If your CISO told you last quarter that AI in security was overhyped, ask them how they're sleeping this week.
The defender's dilemma you cannot ignore
A capability that finds vulnerabilities is, by definition, a capability that can be used to exploit them. The same Mythos that autonomously found the FreeBSD RCE could be pointed at any production codebase by anyone with sufficient access. Anthropic has serious safeguards. State actors are not waiting on Anthropic. Black-hat researchers will have access to comparable open-weight models inside six months.
This means defense has to move first and at a cadence it has never moved at before. Quarterly red-team engagements aren't just slow — they are irrelevant.

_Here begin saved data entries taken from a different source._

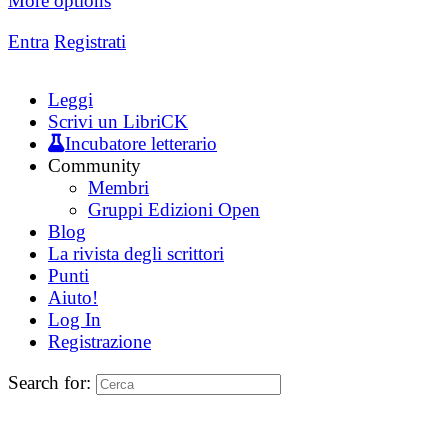
More options
Entra
Registrati
Leggi
Scrivi un LibriCK
Incubatore letterario
Community
Membri
Gruppi Edizioni Open
Blog
La rivista degli scrittori
Punti
Aiuto!
Log In
Registrazione
Search for: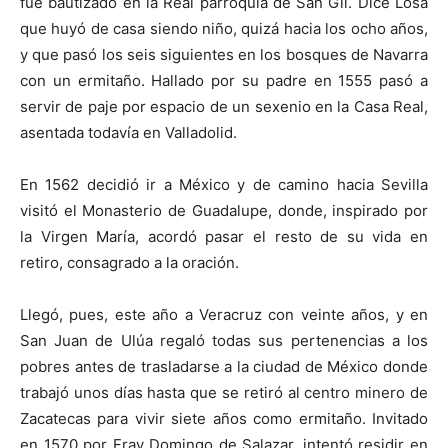
fue bautizado en la Real parroquia de San Gil. Dice Losa
que huyó de casa siendo niño, quizá hacia los ocho años,
y que pasó los seis siguientes en los bosques de Navarra
con un ermitaño. Hallado por su padre en 1555 pasó a
servir de paje por espacio de un sexenio en la Casa Real,
asentada todavía en Valladolid.
En 1562 decidió ir a México y de camino hacia Sevilla
visitó el Monasterio de Guadalupe, donde, inspirado por
la Virgen María, acordó pasar el resto de su vida en
retiro, consagrado a la oración.
Llegó, pues, este año a Veracruz con veinte años, y en
San Juan de Ulúa regaló todas sus pertenencias a los
pobres antes de trasladarse a la ciudad de México donde
trabajó unos días hasta que se retiró al centro minero de
Zacatecas para vivir siete años como ermitaño. Invitado
en 1570 por Fray Domingo de Salazar, intentó residir en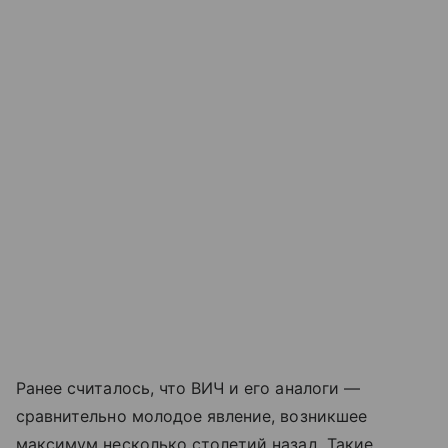
Ранее считалось, что ВИЧ и его аналоги —
сравнительно молодое явление, возникшее
максимум несколько столетий назад. Такие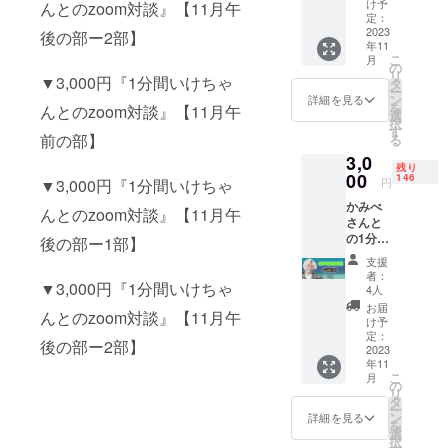
い。
け予
んとのzoom対談』【11月午
重複し
定：
て支援
2023
後の部ー2部】
年11
が可能
こ
月
となっ
の
リ
▼3,000円『1分間いけちゃ
ており
タ
ー
ます。
ン
詳細を見る
を
んとのzoom対談』【11月午
(例)
選
択
3000円
す
前の部】
る
×10個支
3,0
援＝10
残り
分間対
00
146
▼3,000円『1分間いけちゃ
円
談 ☆備
かみべ
考欄に
んとのzoom対談』【11月午
さんと
ZOOM
の1分間
のユー
後の部ー1部】
の対談
ザー名
支援
【11月
を記入
者：
▼3,000円『1分間いけちゃ
午後の
してく
4人
部ー2
ださ
お届
んとのzoom対談』【11月午
部】 ※
い。
け予
重複し
定：
後の部ー2部】
て支援
2023
年11
が可能
こ
月
となっ
の
リ
ており
タ
ー
ます。
ン
詳細を見る
を
(例)
選
択
3000円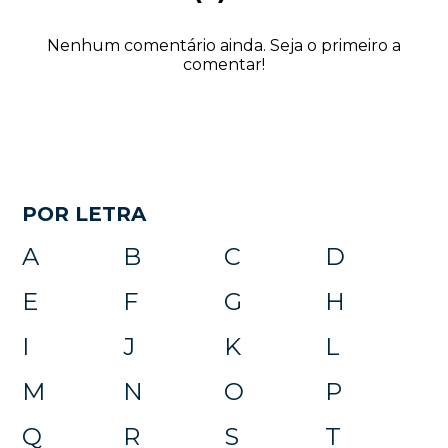
Nenhum comentário ainda. Seja o primeiro a
comentar!
POR LETRA
A
B
C
D
E
F
G
H
I
J
K
L
M
N
O
P
Q
R
S
T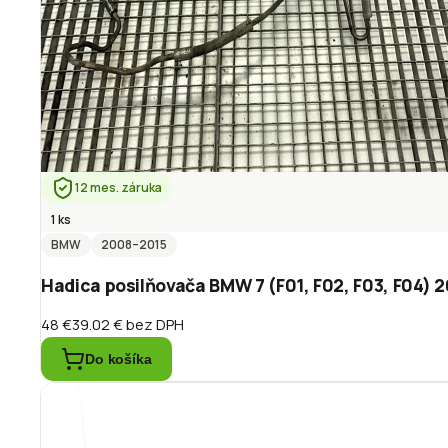
12 mes. záruka
1 ks
BMW
2008
–2015
Hadica posilňovača BMW 7 (F01, F02, F03, F04) 2
48 €
39.02 €
bez DPH
Do košíka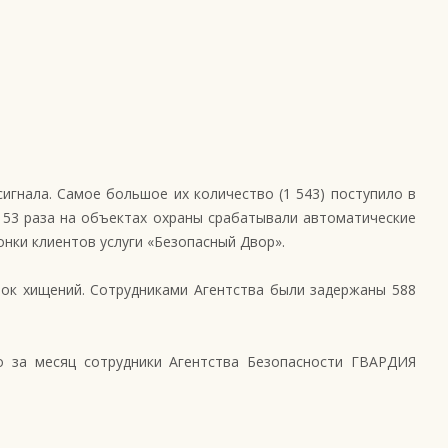
игнала. Самое большое их количество (1 543) поступило в
153 раза на объектах охраны срабатывали автоматические
нки клиентов услуги «Безопасный Двор».
ток хищений. Сотрудниками Агентства были задержаны 588
о за месяц сотрудники Агентства Безопасности ГВАРДИЯ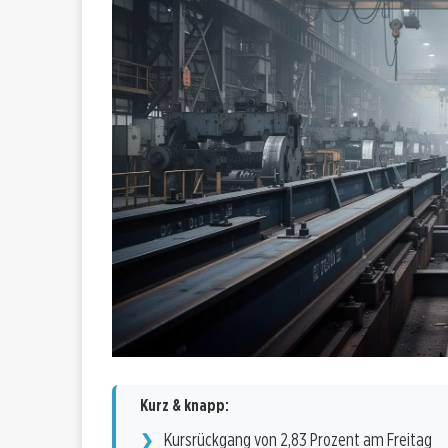
Kurz & knapp:
Kursrückgang von 2,83 Prozent am Freitag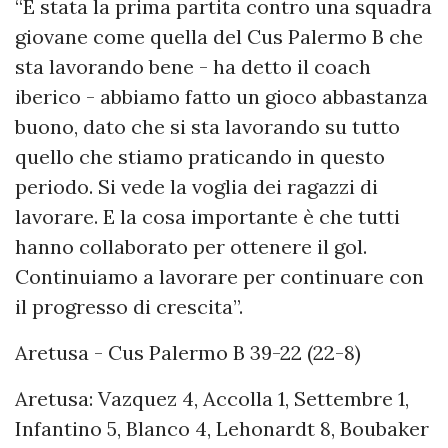
“È stata la prima partita contro una squadra
giovane come quella del Cus Palermo B che
sta lavorando bene - ha detto il coach
iberico - abbiamo fatto un gioco abbastanza
buono, dato che si sta lavorando su tutto
quello che stiamo praticando in questo
periodo. Si vede la voglia dei ragazzi di
lavorare. E la cosa importante è che tutti
hanno collaborato per ottenere il gol.
Continuiamo a lavorare per continuare con
il progresso di crescita”.
Aretusa - Cus Palermo B 39-22 (22-8)
Aretusa: Vazquez 4, Accolla 1, Settembre 1,
Infantino 5, Blanco 4, Lehonardt 8, Boubaker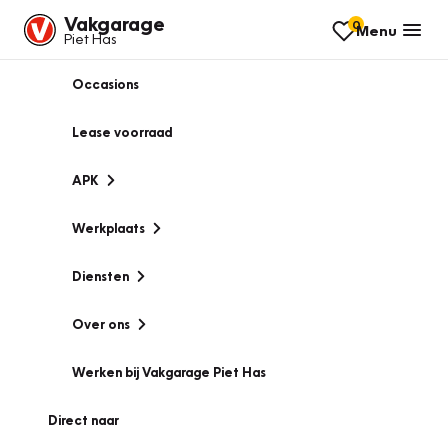
Vakgarage
0
Menu
Piet Has
Occasions
Lease voorraad
APK
Werkplaats
Diensten
Over ons
Werken bij Vakgarage Piet Has
Direct naar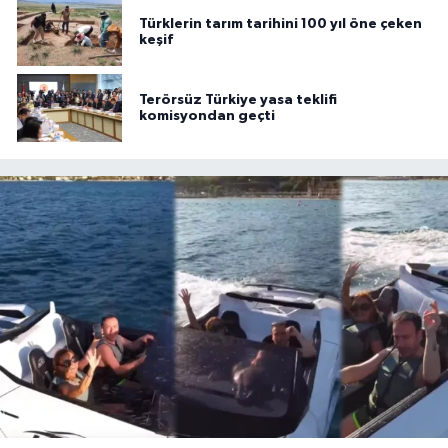
Türklerin tarım tarihini 100 yıl öne çeken
keşif
Terörsüz Türkiye yasa teklifi
komisyondan geçti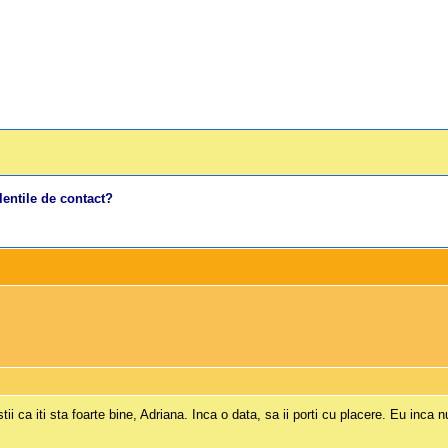
lentile de contact?
tii ca iti sta foarte bine, Adriana. Inca o data, sa ii porti cu placere. Eu inca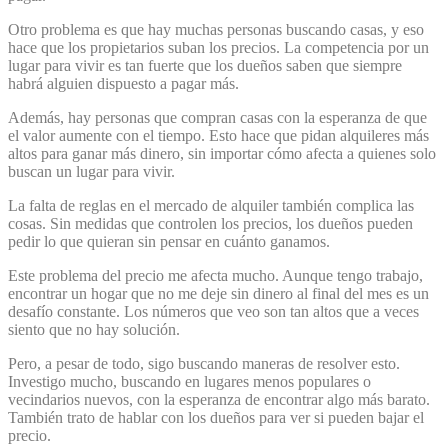
Otro problema es que hay muchas personas buscando casas, y eso
hace que los propietarios suban los precios. La competencia por un
lugar para vivir es tan fuerte que los dueños saben que siempre
habrá alguien dispuesto a pagar más.
Además, hay personas que compran casas con la esperanza de que
el valor aumente con el tiempo. Esto hace que pidan alquileres más
altos para ganar más dinero, sin importar cómo afecta a quienes solo
buscan un lugar para vivir.
La falta de reglas en el mercado de alquiler también complica las
cosas. Sin medidas que controlen los precios, los dueños pueden
pedir lo que quieran sin pensar en cuánto ganamos.
Este problema del precio me afecta mucho. Aunque tengo trabajo,
encontrar un hogar que no me deje sin dinero al final del mes es un
desafío constante. Los números que veo son tan altos que a veces
siento que no hay solución.
Pero, a pesar de todo, sigo buscando maneras de resolver esto.
Investigo mucho, buscando en lugares menos populares o
vecindarios nuevos, con la esperanza de encontrar algo más barato.
También trato de hablar con los dueños para ver si pueden bajar el
precio.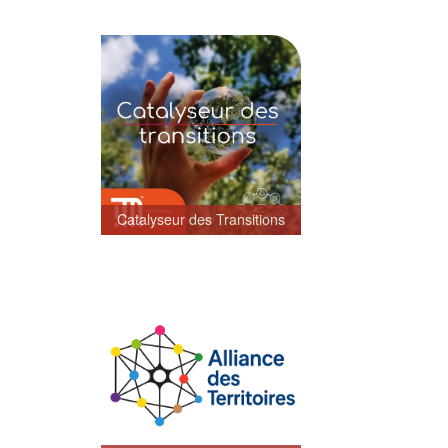
Catalyseur des Transitions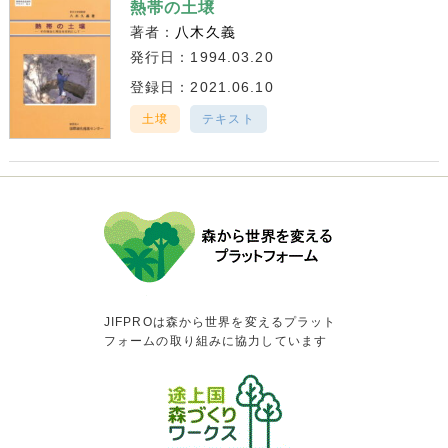
熱帯の土壌
著者：
八木久義
発行日：1994.03.20
登録日：2021.06.10
土壌
テキスト
JIFPROは森から世界を変えるプラット
フォームの取り組みに協力しています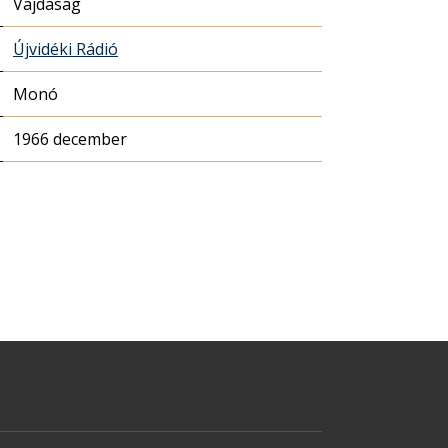
Vajdaság
Újvidéki Rádió
Monó
1966 december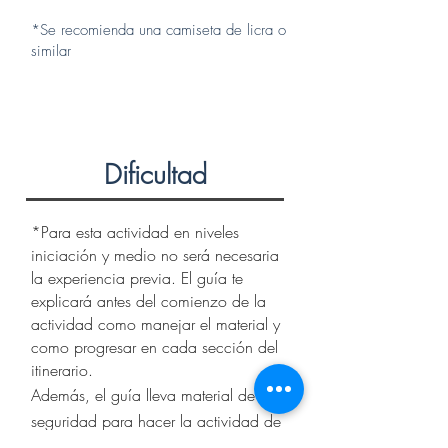
*Se recomienda una camiseta de licra o
similar
Dificultad
*Para esta actividad en niveles
iniciación y medio no será necesaria
la experiencia previa. El guía te
explicará antes del comienzo de la
actividad como manejar el material y
como progresar en cada sección del
itinerario.
Además, el guía lleva material de
seguridad para hacer la actividad de
forma segura y que solo te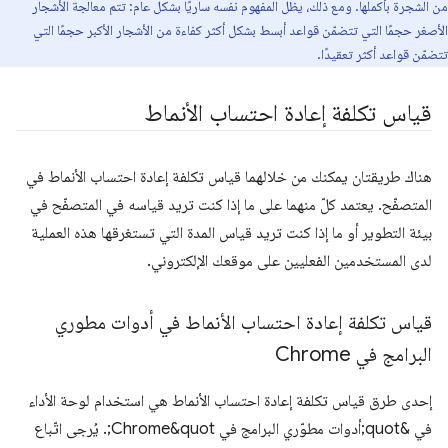
من الشجرة بأكملها. ومع ذلك، يظل المفهوم نفسه ساريًا بشكل عام: تتم معالجة الأشجار
الأصغر حجمًا التي تتضمّن قواعد أبسط بشكل أكثر كفاءة من الأشجار الأكبر حجمًا التي
تتضمّن قواعد أكثر تعقيدًا.
قياس تكلفة إعادة احتساب الأنماط
هناك طريقتان يمكنك من خلالهما قياس تكلفة إعادة احتساب الأنماط في
المتصفّح. يعتمد كلّ منهما على ما إذا كنت تريد قياسه في المتصفّح في
بيئة التطوير أو ما إذا كنت تريد قياس المدة التي تستغرقها هذه العملية
لدى المستخدمين الفعليين على موقعك الإلكتروني.
قياس تكلفة إعادة احتساب الأنماط في أدوات مطوري
البرامج في Chrome
إحدى طرق قياس تكلفة إعادة احتساب الأنماط هي استخدام لوحة الأداء
في &quot;أدوات مطوّري البرامج في Chrome&quot;. يُرجى اتّباع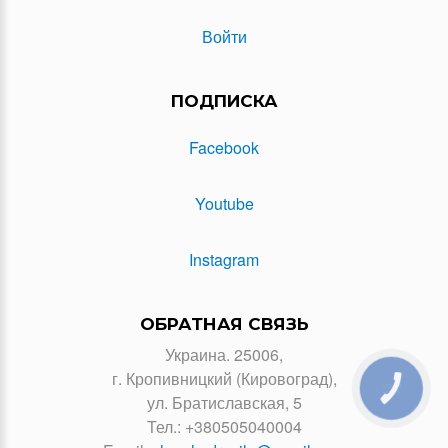
Войти
ПОДПИСКА
Facebook
Youtube
Instagram
ОБРАТНАЯ СВЯЗЬ
Украина. 25006,
г. Кропивницкий (Кировоград),
КНОПКА
ЗВ'ЯЗКУ
ул. Братиславская, 5
Тел.:
+380505040004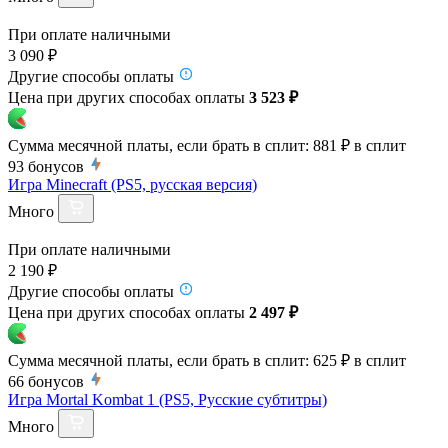
При оплате наличными
3 090 ₽
Другие способы оплаты
Цена при других способах оплаты
3 523 ₽
Сумма месячной платы, если брать в сплит:
881 ₽
в сплит
93
бонусов
Игра Minecraft (PS5, русская версия)
Много
При оплате наличными
2 190 ₽
Другие способы оплаты
Цена при других способах оплаты
2 497 ₽
Сумма месячной платы, если брать в сплит:
625 ₽
в сплит
66
бонусов
Игра Mortal Kombat 1 (PS5, Русские субтитры)
Много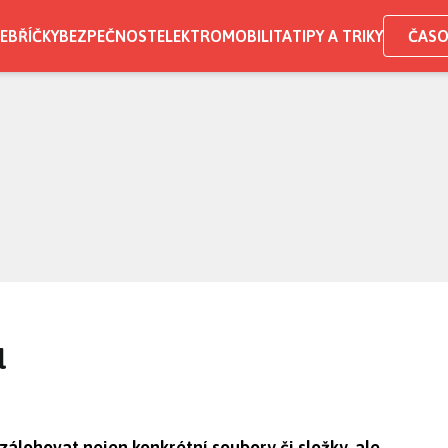
EBŘÍČKY
BEZPEČNOST
ELEKTROMOBILITA
TIPY A TRIKY
ČASO
l
álohovat nejen konkrétní soubory či složky, ale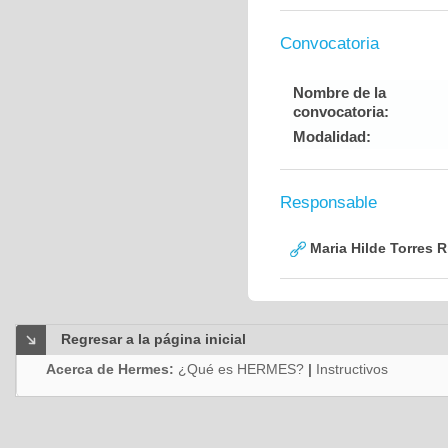
Convocatoria
Nombre de la
convocatoria:
Modalidad:
Responsable
Maria Hilde Torres R
Regresar a la página inicial
Acerca de Hermes:
¿Qué es HERMES?
|
Instructivos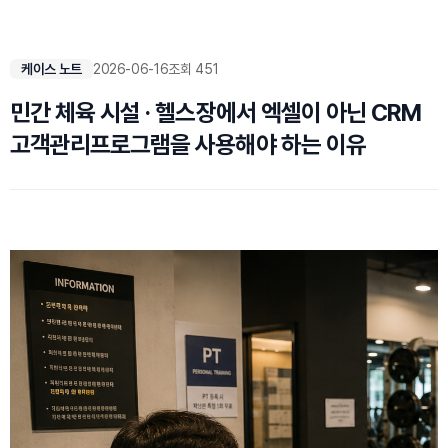
케이스 노트
2026-06-16
조회 451
민간 체육 시설 · 헬스장에서 엑셀이 아닌 CRM
고객관리프로그램을 사용해야 하는 이유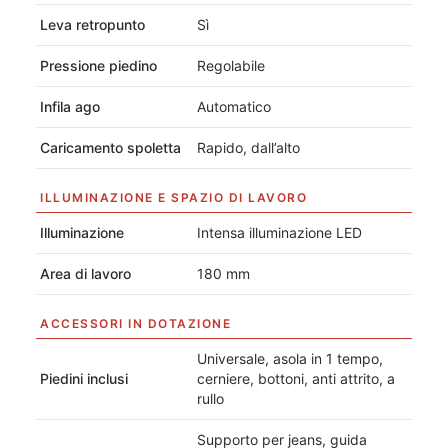
Leva retropunto
Sì
Pressione piedino
Regolabile
Infila ago
Automatico
Caricamento spoletta
Rapido, dall’alto
ILLUMINAZIONE E SPAZIO DI LAVORO
Illuminazione
Intensa illuminazione LED
Area di lavoro
180 mm
ACCESSORI IN DOTAZIONE
Universale, asola in 1 tempo,
Piedini inclusi
cerniere, bottoni, anti attrito, a
rullo
Supporto per jeans, guida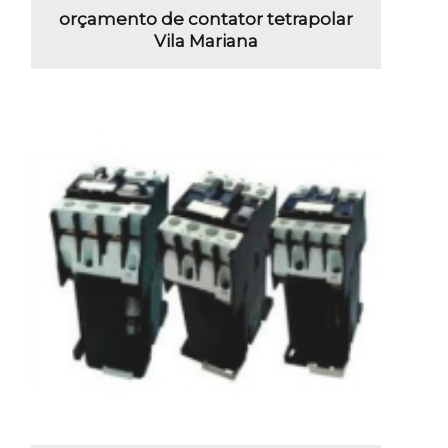
orçamento de contator tetrapolar
Vila Mariana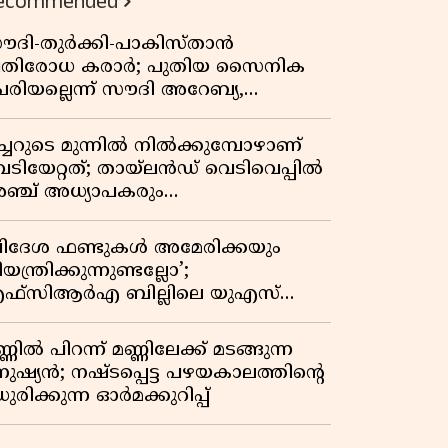
ecommended
ൗദി-തുർക്കി-പാകിസ്താൻ
്രതിരോധ കരാർ; പുതിയ സൈനിക
േരിയല്ലെന്ന് സൗദി അറേബ്യ,
ിമർശനവുമായി ഇറാൻ
ീച്ചറുടെ മുന്നിൽ നിൽക്കുമ്പോഴാണ്
െടിയേറ്റത്; തായ്‌ലൻഡ് വെടിവെപ്പിൽ
ഞ്ച് അധ്യാപകരും
ത്തശ്ശീമുത്തശ്ശന്മാരും കൊല്ലപ്പെട്ടു,
രണസംഖ്യ 7; ഞെട്ടിക്കുന്ന
വിദേശ ഫണ്ടുകൾ അമേരിക്കയും
െളിപ്പെടുത്തലുകൾ
യന്ത്രിക്കുന്നുണ്ടല്ലോ’;
ഫ്സിആർഎ ബില്ലിലെ യുഎസ്
ിമർശനങ്ങൾക്ക് മറുപടിയുമായി ഇന്ത്യ
്ണിൽ പിറന്ന് മണ്ണിലേക്ക് മടങ്ങുന്ന
നുഷ്യൻ; നഷ്ടപ്പെട്ട പഴയകാലത്തിൻ്റെ
ുരിക്കുന്ന ഓർമക്കുറിപ്പ്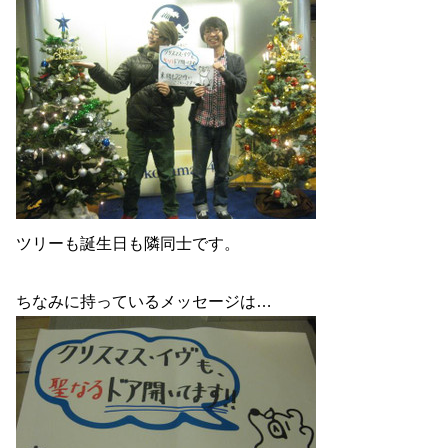
ツリーも誕生日も隣同士です。
ちなみに持っているメッセージは…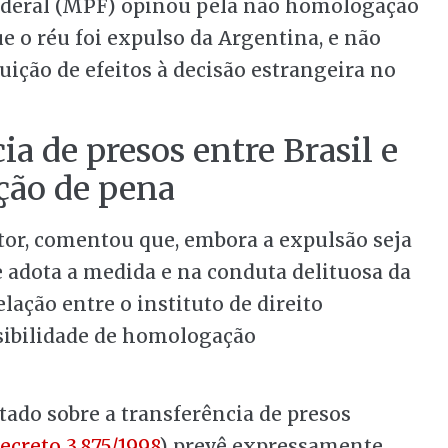
Federal (MPF) opinou pela não homologação
e o réu foi expulso da Argentina, e não
buição de efeitos à decisão estrangeira no
ia de presos entre Brasil e
ção
de pena
tor, comentou que, embora a expulsão seja
 adota a medida e na conduta delituosa da
ação entre o instituto de direito
ssibilidade de homologação
atado sobre a transferência de presos
ecreto 3.875/1998
) prevê expressamente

The window between vulnerability discovery and active exploitation in the wild is collapsing toward zero. If your remediation cycle takes 30 days, an adversary with a frontier model has 30 days to find every bug your last pen test missed and use them.
The CISOs who win this transition are the ones who shift budget toward three things: continuous autonomous discovery and the infrastructure to run it safely; automated remediation pipelines that don't require a human in the loop for known issue classes; and faster patch cycles, even at the cost of some operational stability. That last one is going to be the hardest political fight in most enterprises, because the operations side has spent two decades optimizing for patch stability. They were right to. The constraint just changed, and nobody told them.
The controversial part
Bug bounty programs as currently structured are finished. They paid researchers for human-rate work. An attacker with a frontier model can do that work faster and cheaper than your bounty program pays — and adversaries don't disclose responsibly. The programs that survive will look very different: paying for novel attack classes, complex chained exploits, and adversarial AI behavior, not “I found an XSS in your login flow.”
The pen-test firms that survive are going to look different too. The ones that thrive will be the ones who saw clearly in the first half of 2026 that their job changed from “find bugs” to “interpret what the AI found and decide what humans need to do about it.” Different product. Different headcount mix. Different pricing. Most legacy firms will not make this transition because they cannot — their business model is incompatible with the new economics. My over-under: three big-name security firms acquired or restructured by the end of 2027.
If you are a security leader right now, this is the budget conversation of your year. The vendors you renew with in the next six months are the vendors your posture lives or dies on for the next three. Get this one right. Pretending Mythos is a curiosity is going to be the most expensive thing the security industry does this decade.